Rental income is expected to continue growing in 2025, supported by improved consumption levels and rising GDP growth. Inflationary pressures are projected to ease, with Eurozone CPI inflation expected to decline to 2.1% in 2025 from 2.4% in 2024. The growth in rental income will be more moderate but bolstered by strong demand in residential segments, particularly in Germany and Sweden, where housing shortages persist. Retail landlords are also poised to benefit from rising disposable incomes as inflation subsides, following a successful period of rent adjustments linked to inflation.

Valuations across most asset classes have stabilized, except for nonprime offices, which continue to face challenges due to rising vacancies and obsolescence. Since mid-2022, European REIT asset valuations have declined by an average of 10%, with nonprime offices experiencing the steepest devaluations. The European Central Bank (ECB) is expected to reduce its deposit rate to 2.5% by mid-2025, which should support stable long-term rates and limit further impact on property yields.

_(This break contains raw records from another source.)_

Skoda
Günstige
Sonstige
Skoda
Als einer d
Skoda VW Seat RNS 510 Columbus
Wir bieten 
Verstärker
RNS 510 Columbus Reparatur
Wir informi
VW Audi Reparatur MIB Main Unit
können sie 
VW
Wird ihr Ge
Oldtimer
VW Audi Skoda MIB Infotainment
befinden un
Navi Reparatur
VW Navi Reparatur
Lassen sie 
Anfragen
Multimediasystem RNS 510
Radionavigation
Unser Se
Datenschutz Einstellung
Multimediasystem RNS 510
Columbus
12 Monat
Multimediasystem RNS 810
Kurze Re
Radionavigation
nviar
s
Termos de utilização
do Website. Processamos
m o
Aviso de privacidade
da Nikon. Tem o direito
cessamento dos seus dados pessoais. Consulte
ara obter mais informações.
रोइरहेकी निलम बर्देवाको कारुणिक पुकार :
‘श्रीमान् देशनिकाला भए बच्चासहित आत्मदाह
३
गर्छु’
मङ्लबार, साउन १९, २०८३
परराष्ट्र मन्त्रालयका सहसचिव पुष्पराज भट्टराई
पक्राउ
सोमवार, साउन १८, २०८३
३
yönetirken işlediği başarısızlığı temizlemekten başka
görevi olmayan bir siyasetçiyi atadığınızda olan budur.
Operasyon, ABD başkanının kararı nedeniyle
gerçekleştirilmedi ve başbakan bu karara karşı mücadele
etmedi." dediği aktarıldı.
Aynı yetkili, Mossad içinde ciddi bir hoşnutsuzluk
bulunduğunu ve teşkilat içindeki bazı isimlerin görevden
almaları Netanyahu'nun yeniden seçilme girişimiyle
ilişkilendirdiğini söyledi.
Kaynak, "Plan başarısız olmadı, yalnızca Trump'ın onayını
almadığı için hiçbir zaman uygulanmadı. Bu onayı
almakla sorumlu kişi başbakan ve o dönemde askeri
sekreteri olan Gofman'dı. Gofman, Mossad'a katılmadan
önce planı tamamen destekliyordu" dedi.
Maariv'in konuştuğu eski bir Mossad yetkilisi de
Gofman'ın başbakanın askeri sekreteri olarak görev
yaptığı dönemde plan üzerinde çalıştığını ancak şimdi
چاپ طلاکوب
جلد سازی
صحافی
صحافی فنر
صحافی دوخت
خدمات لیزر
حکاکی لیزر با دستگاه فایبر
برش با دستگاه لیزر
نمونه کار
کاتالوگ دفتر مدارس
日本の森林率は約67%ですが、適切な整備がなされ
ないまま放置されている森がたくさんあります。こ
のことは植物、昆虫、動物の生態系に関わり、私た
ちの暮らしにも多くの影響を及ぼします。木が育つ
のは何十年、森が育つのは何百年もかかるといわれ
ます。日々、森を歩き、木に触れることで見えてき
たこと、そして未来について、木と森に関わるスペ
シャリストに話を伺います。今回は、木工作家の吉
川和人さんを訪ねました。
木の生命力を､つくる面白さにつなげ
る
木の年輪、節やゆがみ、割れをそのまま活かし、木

Transaction volumes are predicted to increase in 2025 as funding conditions improve and repricing reduces the price gap between buyers and sellers. Although transactional activity in 2024 remained 41% below the five-year average, large institutional investors are likely to re-enter the market, reversing the low levels of activity seen in 2023. Improved liquidity and reduced risk of distressed sales are expected to further support market recovery.

Despite challenges, credit metrics for European REITs show resilience. Interest coverage ratios (ICRs) are expected to stabilize around 3.3x by the end of 2025, reflecting hedged debt profiles and declining borrowing costs. Debt-to-EBITDA ratios are also projected to improve as rental income grows and debt-funded investments remain limited. However, risks remain, including the possibility of opportunistic acquisitions and dividend increases delaying deleveraging.

Environmental requirements pose additional challenges, as European REITs work toward ambitious decarbonization goals. The EU’s revised Energy Performance of Buildings Directive, effective since May 2024, mandates significant renovations to align with the bloc’s 2050 decarbonization target. These requirements could weigh on REITs’ balance sheets, necessitating substantial investments in the coming years.

While geopolitical and economic uncertainties persist, the sector is poised for continued recovery in 2025, driven by stabilizing valuations, improving credit conditions, and strong rental income performance across most segments.